The only thing would be if the suns energy is strong enough to support the colony?
Mark Martin
Are they gonna take chickens and geese like they did in First Men in the Moon? Or at least take eggs
Wesley Bruce
Everyone's over thinking the problems. Some of us have been a this mars colony stuff for decades. Oxygen: Remove the excess O2 with a hydrogen fuel cell making water. Electrolyze the water to make more O2 if you run low. Farming in the habitat: small plastic pressure tents with elevated CO2. Plumb or tank transfer the gases before opening to harvest. Lots of spirulina early. NItrogen: Make all rigid disposable packaging from nitrogen rich amides, compressed soy meal/paper and frozen ham. All nitrogen rich, 10-20 % by weight, burn in a catalytic furnace. Eat the ham.
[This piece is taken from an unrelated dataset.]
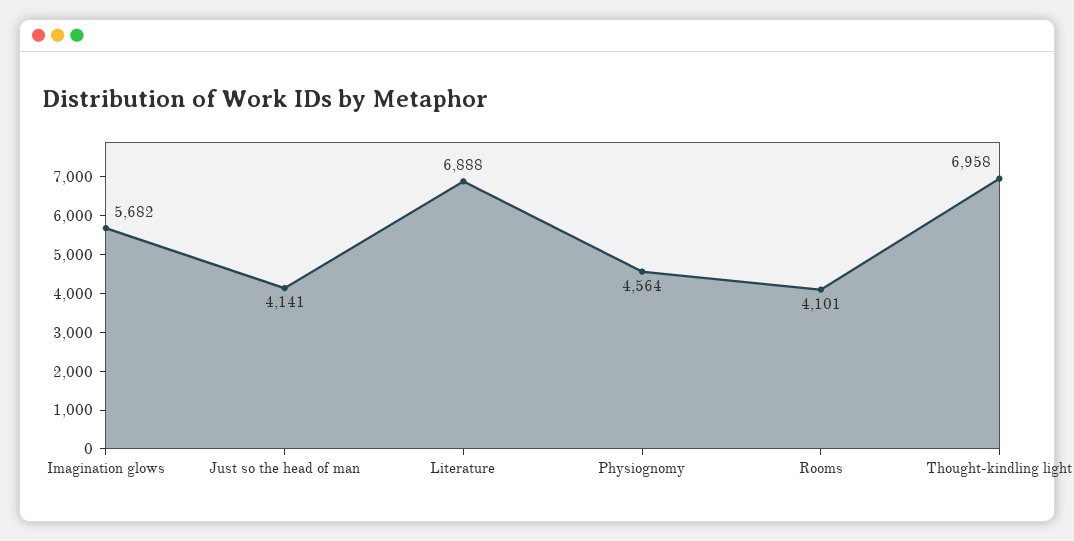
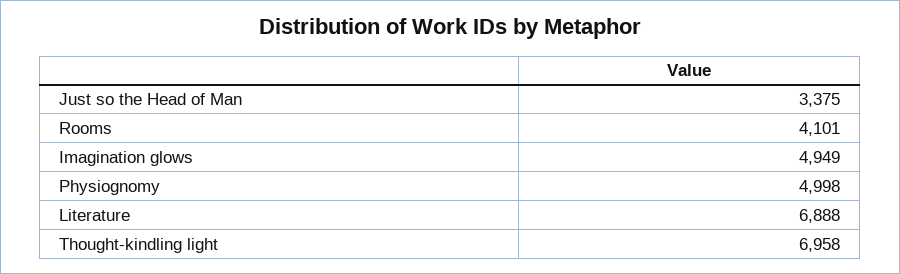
Imagination glows: 5682 -> 4949
Just so the head of man: 4141 -> 3375
Physiognomy: 4564 -> 4998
Recycle the semiconductor of the diode lights and other electronics. Design them to be recycled easily. Include an edison incandescent light fabrication kit. You can make light globes from burned silk, wire and glass. Heat and light. Diodes are cold so is mars. Add an extra opaiq light pressure tent with the same volume as the other two; plumb any excess or contaminated air into it as storage. Leave it otherwise empty. Till an acre of ground leaving it uneven, and mix in some moss spores add plastic over the top. Pump Atmosphere though a solar heater and into the field. Add some steam. The moss will scavenge nitrogen. Send one lander to the icecaps were we know there is water. Fill a balloon with Hydrogen, another with oxygen. Add a dirigible gondola ballasted with more ice and head to the colony site. Both O2 and H2 are lifting gases on mars. Look for a nitrate/ nitrite deposit. Ammonia is also lighter than CO2. Live off the land.
James Oss
Send the colony supply ships packed full of MREs.
f8lee
@christopher - isn't that how we got here in the first place?
MattII
@Wesley Bruce: As far as I can grasp it, the team's major criticisms are of essential resupply, not immediate support.
ivan4
I would say the MIT assessment isn't really valid - Mars is a planet and the ISS is a space station, there is a big difference.
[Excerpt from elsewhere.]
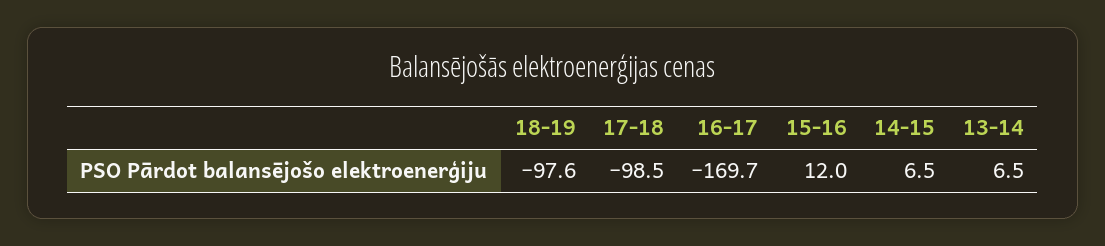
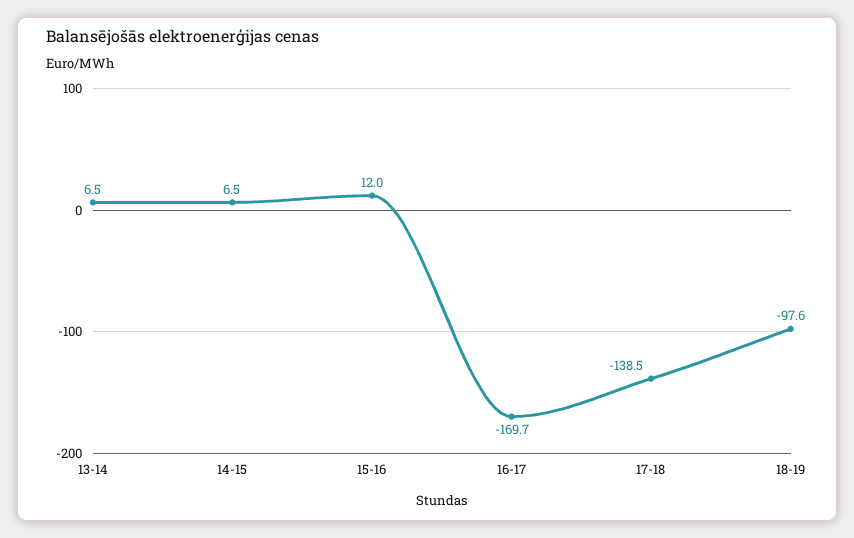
17-18: -98.5 -> -138.5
Regarding the spare parts possible problem, I would assume those living on Mars would not be part of the 'throw away society' that we have on earth, I would also assume they would have a good general, hands on engineer that should be able to do more than do black box replacement and refurbish much of what fails.
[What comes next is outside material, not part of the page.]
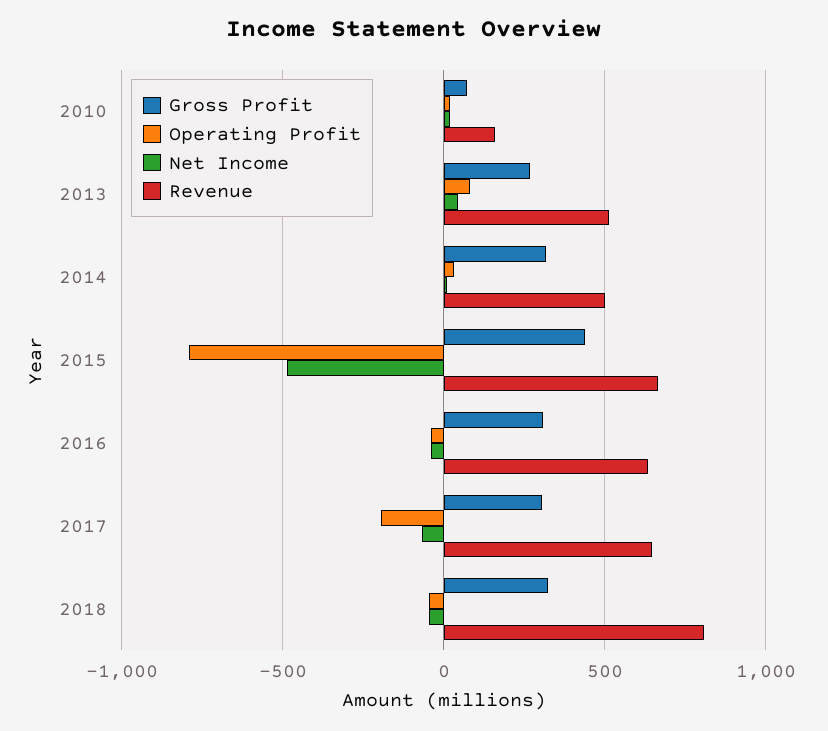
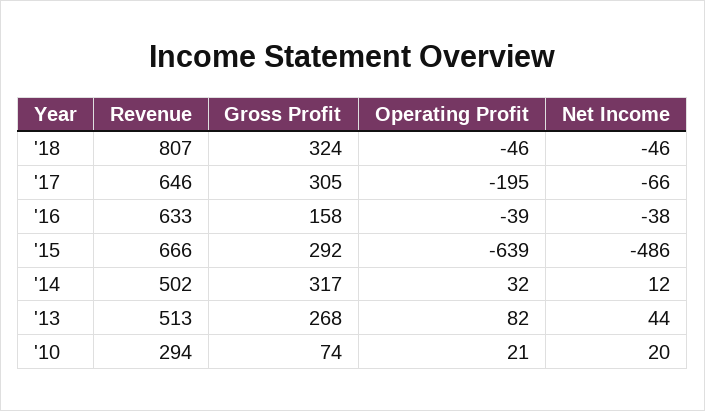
Revenue, 2010: 150 -> 294
Gross Profit, 2015: 450 -> 292
Operating Profit, 2015: -800 -> -639
Gross Profit, 2016: 300 -> 158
It appears the MIT people are not thinking or considering their history. If the pioneers that opened up the US thought as the MIT people are there would still only be cities on the coasts. Going to Mars is, initially, going to be like those pioneers and being able to make do and mend is going to have to be one of the foremost requirements of those going.
Bob
Wasn't there an article on gizmag about oxygen absorbing material just a few days ago? October 4th I think. Problem solved. Any other questions like radiation exposure? What about the volunteers that change their mind one second after blast off?